Main grape: Chenin Blanc
Vouvray is where Chenin Blanc is grown. Vouvray is perhaps as well-known as Sancerre, although its wines haven’t yet become as expensive. In Vouvray, only Chenin Blanc is produced, and it delivers a special minerality. There are also some delicious sparkling crémant wines made of Chenin Blanc in Vouvray.
In Anjou, a much larger neighbouring appellation, the Chenin Blanc tend to be smoky and mineral but also somewhat full-bodied. The whites are usually 100 percent Chenin, but some have a small portion of Sauvignon blended in.
Red wines from Anjou are nicely balanced, with just enough roundness to complement the minerality. If you are a fan of sweet wines, the Coteaux du Layon appellation, located within Anjou produces a late-harvest wine made from Chenin.
Main grape: Chenin Blanc
This tiny appellation produces only Chenin Blanc grapes. It’s a highly regarded area whose wines tend to age very well.
CHINON / BOURGEUIL / SAUMUR / SAUMUR CHAMPIGNY
Main grapes: Cabernet Franc, Cabernet Sauvignon, Chenin Blanc
Cabernet Franc is a beautiful, elegant, and sometimes powerful red grape that defines these neighboring appellations. The style here is to not let oak overpower the wine. There are light and fresh Cabernet Franc that’s perfect to toss in the fridge and then sip on the patio or pair with pizza, as well as serious, aged Cabernet Franc that deserves a decanter and contemplation.

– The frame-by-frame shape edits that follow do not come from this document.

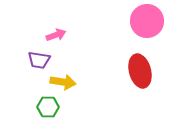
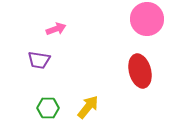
pink circle: moved 2 px up
pink arrow: moved 6 px up
yellow arrow: moved 25 px right, 25 px down; rotated 60 degrees counterclockwise
green hexagon: moved 1 px down
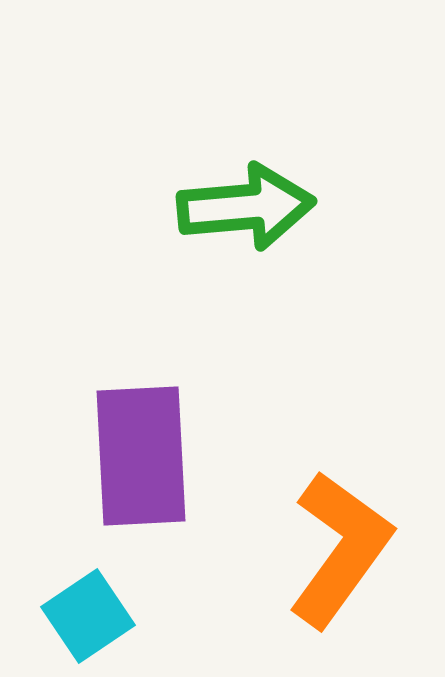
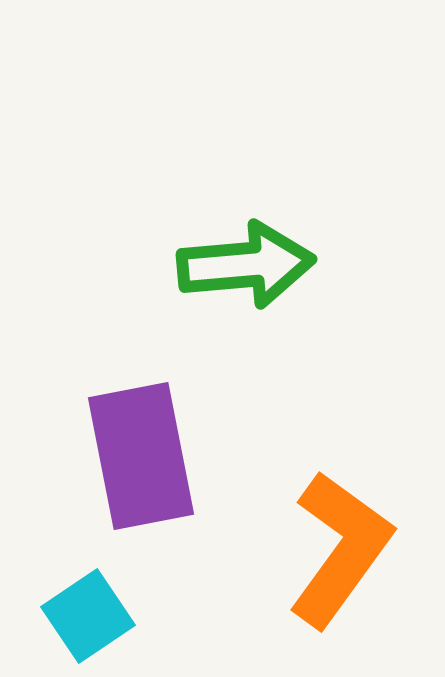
green arrow: moved 58 px down
purple rectangle: rotated 8 degrees counterclockwise
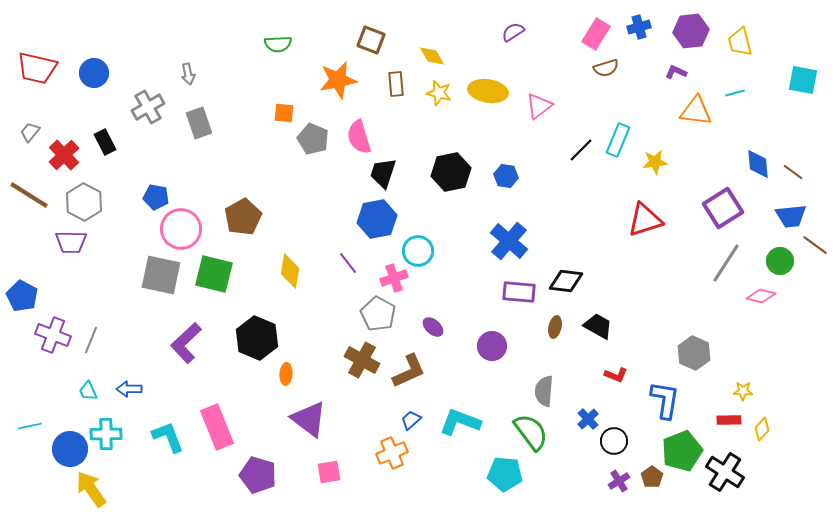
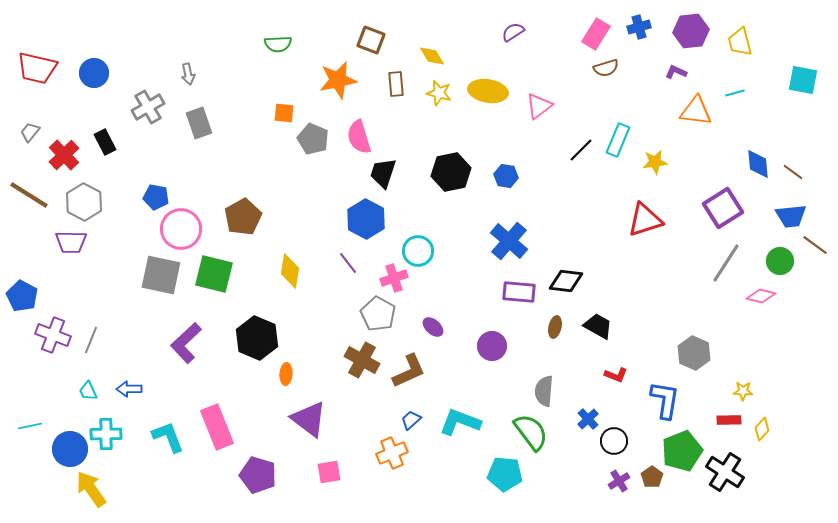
blue hexagon at (377, 219): moved 11 px left; rotated 21 degrees counterclockwise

Main grape: Melon de Bourgogne
The unique white variety known as Melon de Bourgogne is mainly found in this coastal region. “Muscadet” is a nickname that developed to refer specifically to this white wine from this region. It is always dry, floral, easy to drink, and well-priced. It pairs well with oysters, seafood, or linguini with clams.
Personally, prior to the COVID-19 pandemic, I was investigating opportunities to take a river cruise through the Loire Valley and experience the region firsthand. Hopefully, once life returns to “normal” I will get to visit one day.